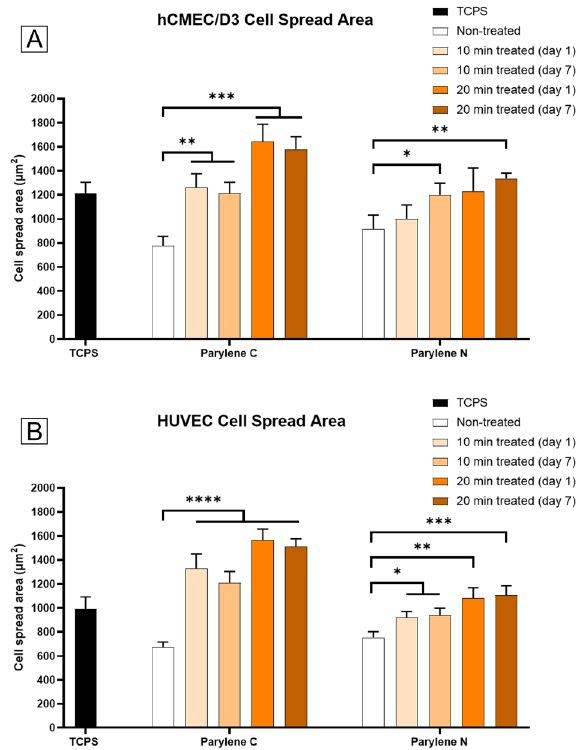
Figure 2. Changes in cell spread area of vascular endothelial cells on Parylene C and Parylene N membranes. ( A ) hCMEC/D3 cell spread area on TCPS, Parylene C, and Parylene N membranes. ( B ) HUVEC cell spread area on TCPS, Parylene C, and Parylene N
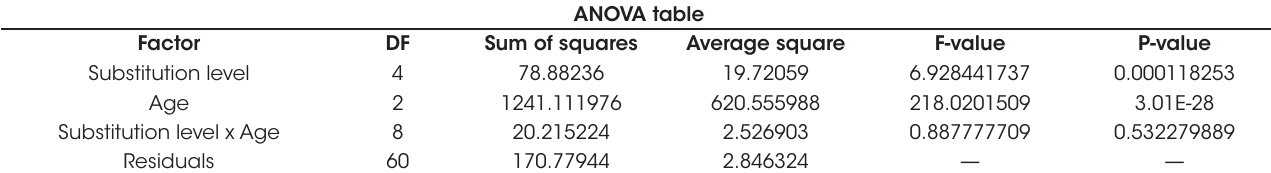
Analysis of variance results – p value – of compressive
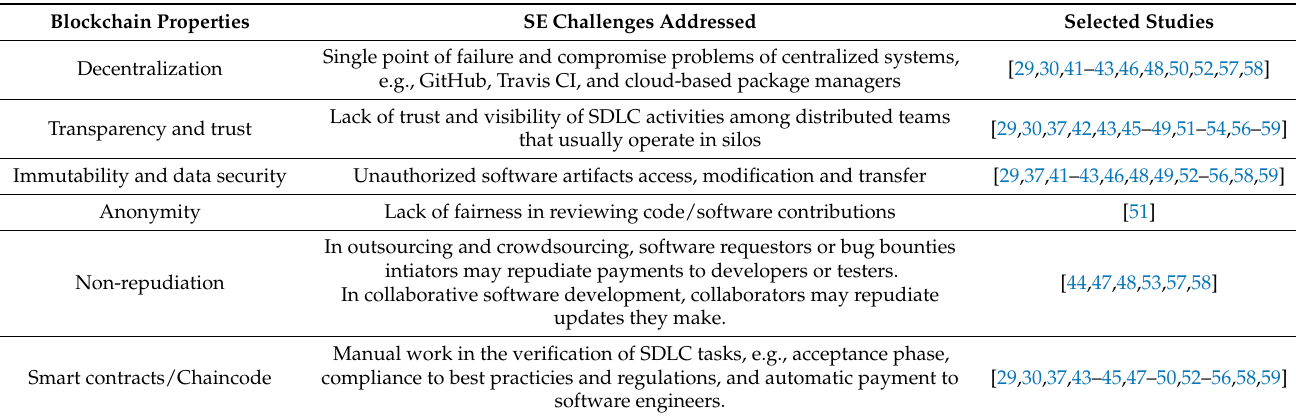
Table 6. Mapping of blockchain properties and SE challenges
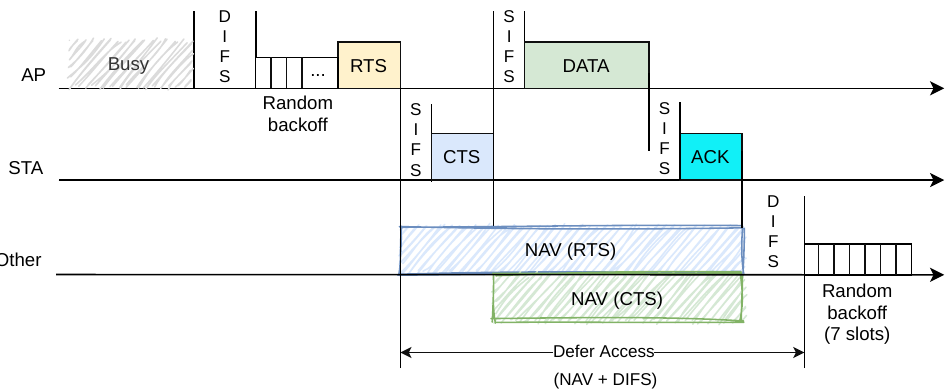
Figure 6. Channel access using the Distributed Coordination Function (DCF) in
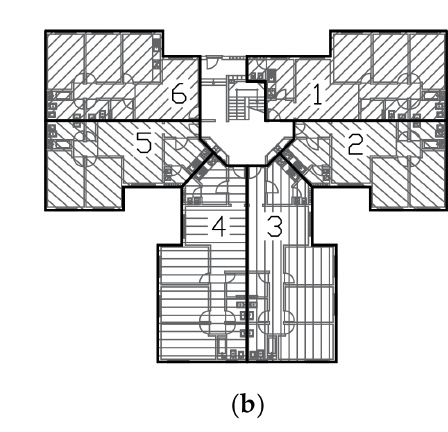
Figure 2. Geometry of the case study: ( a ) west facade; ( b ) typical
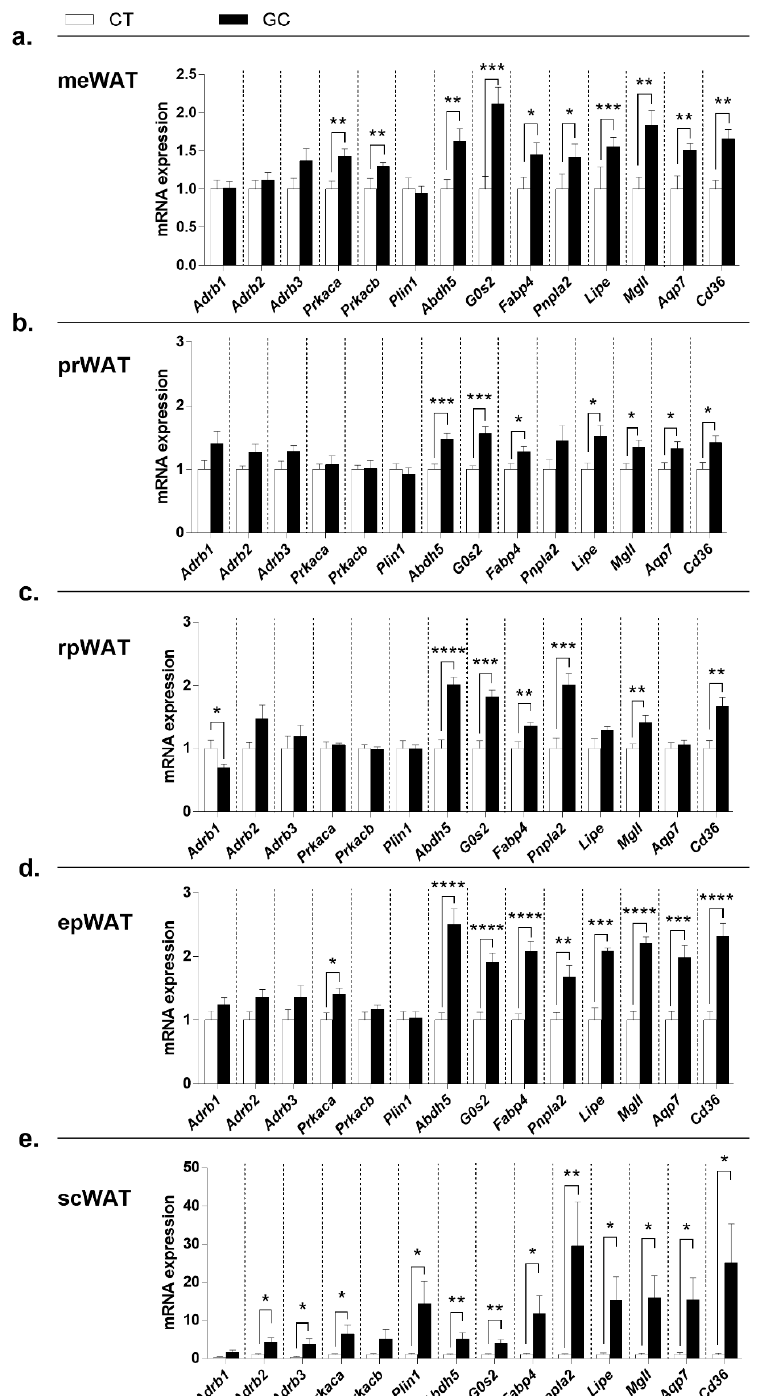
Figure 5 . Gene expression of the lipolytic pathway in white adipose tissue. ( a ) mesenteric—meWAT; ( b ) perirenal—prWAT; ( c ) retroperitoneal—rpWAT; ( d ) epididymal—epWAT; and ( e ) subcutaneous inguinal—scWAT. Genes of beta-adrenergic receptors— Adrb1, Adrb2 , and Adbr3; catalytic subunits of PKA— Prkaca and Prkacb ; perilipin in white mature adipocytes— Plin1 ; lipase cofactors— Abdh5, G0s2 , and Fabp4 ; lipases— Pnpla2, Lipe , and Mgll ; lipolytic products channel and transporter— Aqp7 and Cd36 —of control (CT; n = 7–12), and glucocorticoid-treated (GC; n = 11–12) rats. Data are mean ± SEM. * p < 0.05; ** p < 0.01, *** p < 0.001, and **** p < 0.0001 vs. CT (unpaired Student t -test; Mann–Whitney test in ( a ) ( Adrb2, Adrb3, Fabp4, Abdh5, Mgll , and Aqp7 ), ( b ) ( Adrb3 and Fabp4 ), ( c ) ( Adrb2 and Adrb3 ), ( d ) ( Adrb2, Adrb3 , and Prkacb ), and e (all, except G0s2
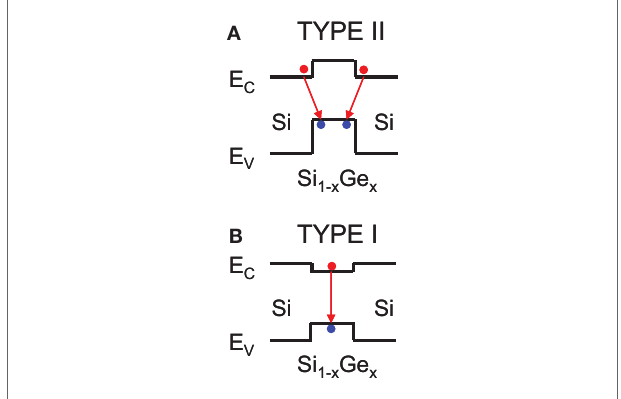
FiGURe 1 | Schematic representation of (A) type ii and (B) type i energy band alignments thought to exist in Si/Si 1- x Ge x nanostructures . E C and E V are the energies of the conduction and valence bands, respectively, in Si and Si 1 − x Ge x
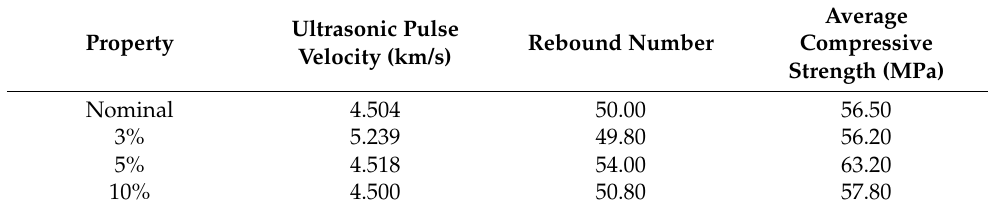
Table 6. Non-destructive testing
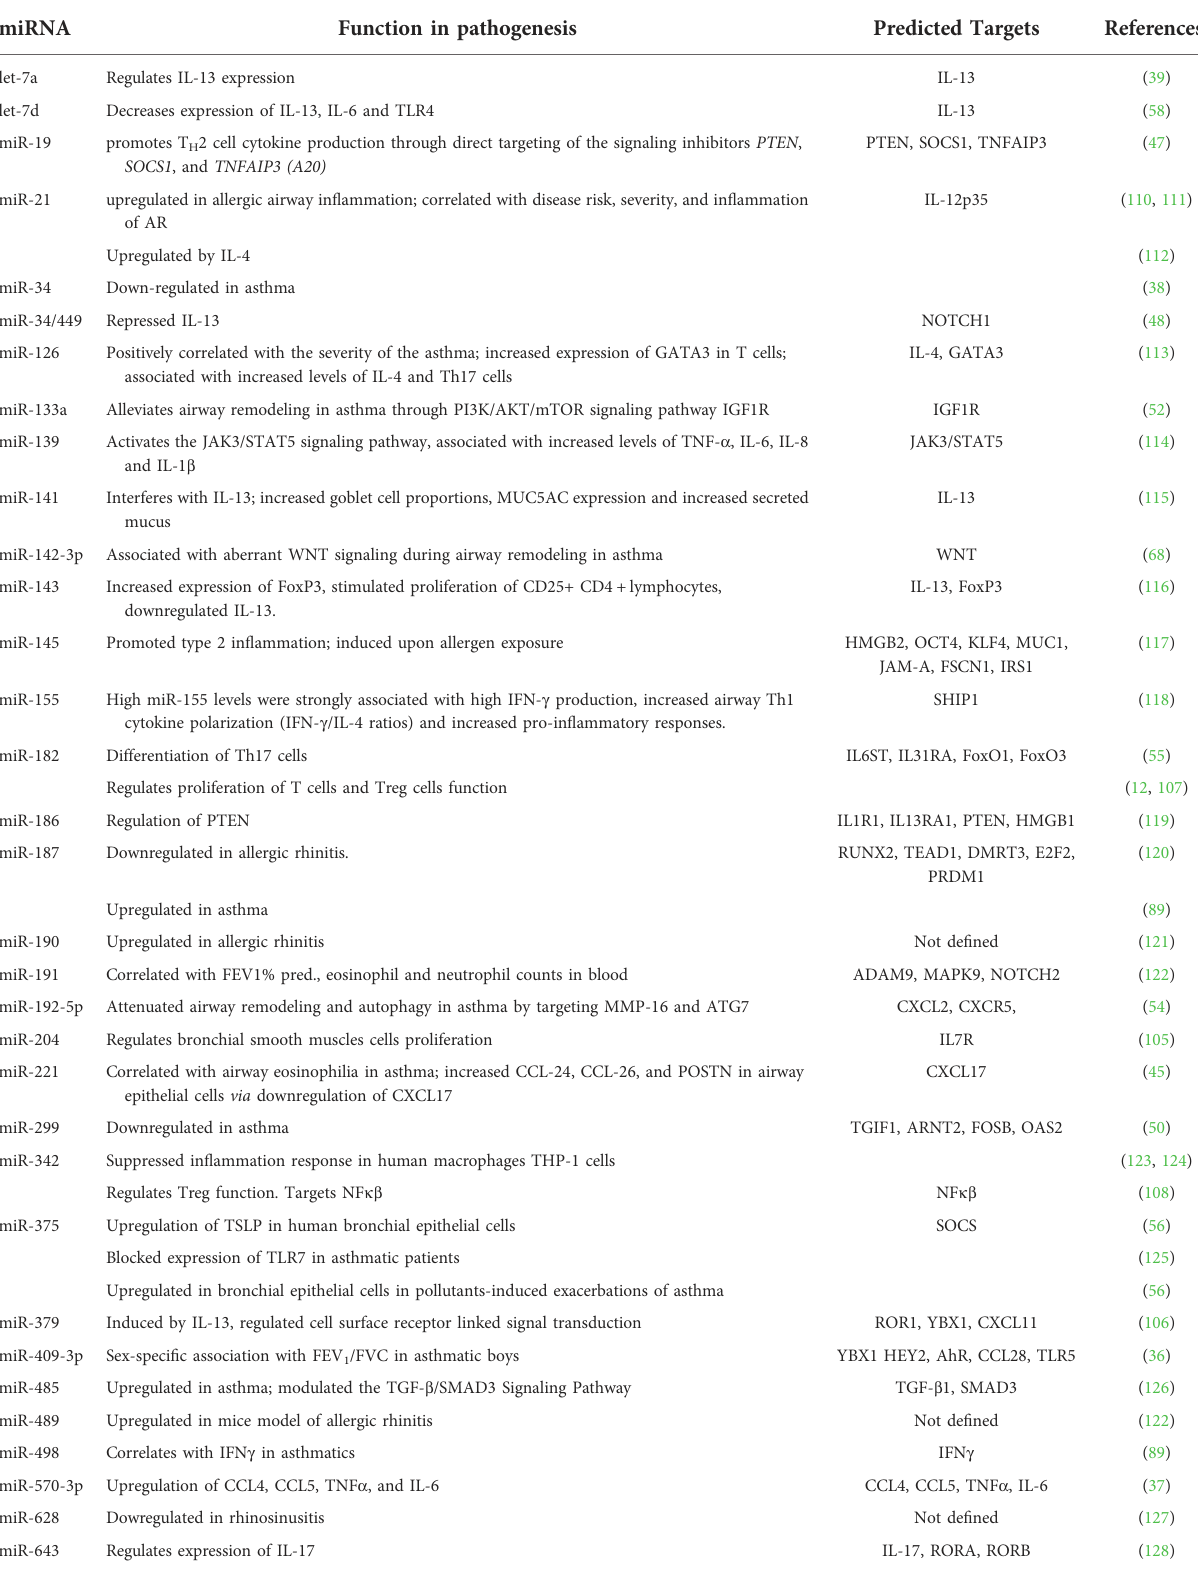
TABLE 1 Micro-RNAs in type 2-driven diseases.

•••••

• [Exercise instructions]
For every line in the entries above that contains "type", add one to a count, and give that number by itself.

• [Reply to the exercise]
2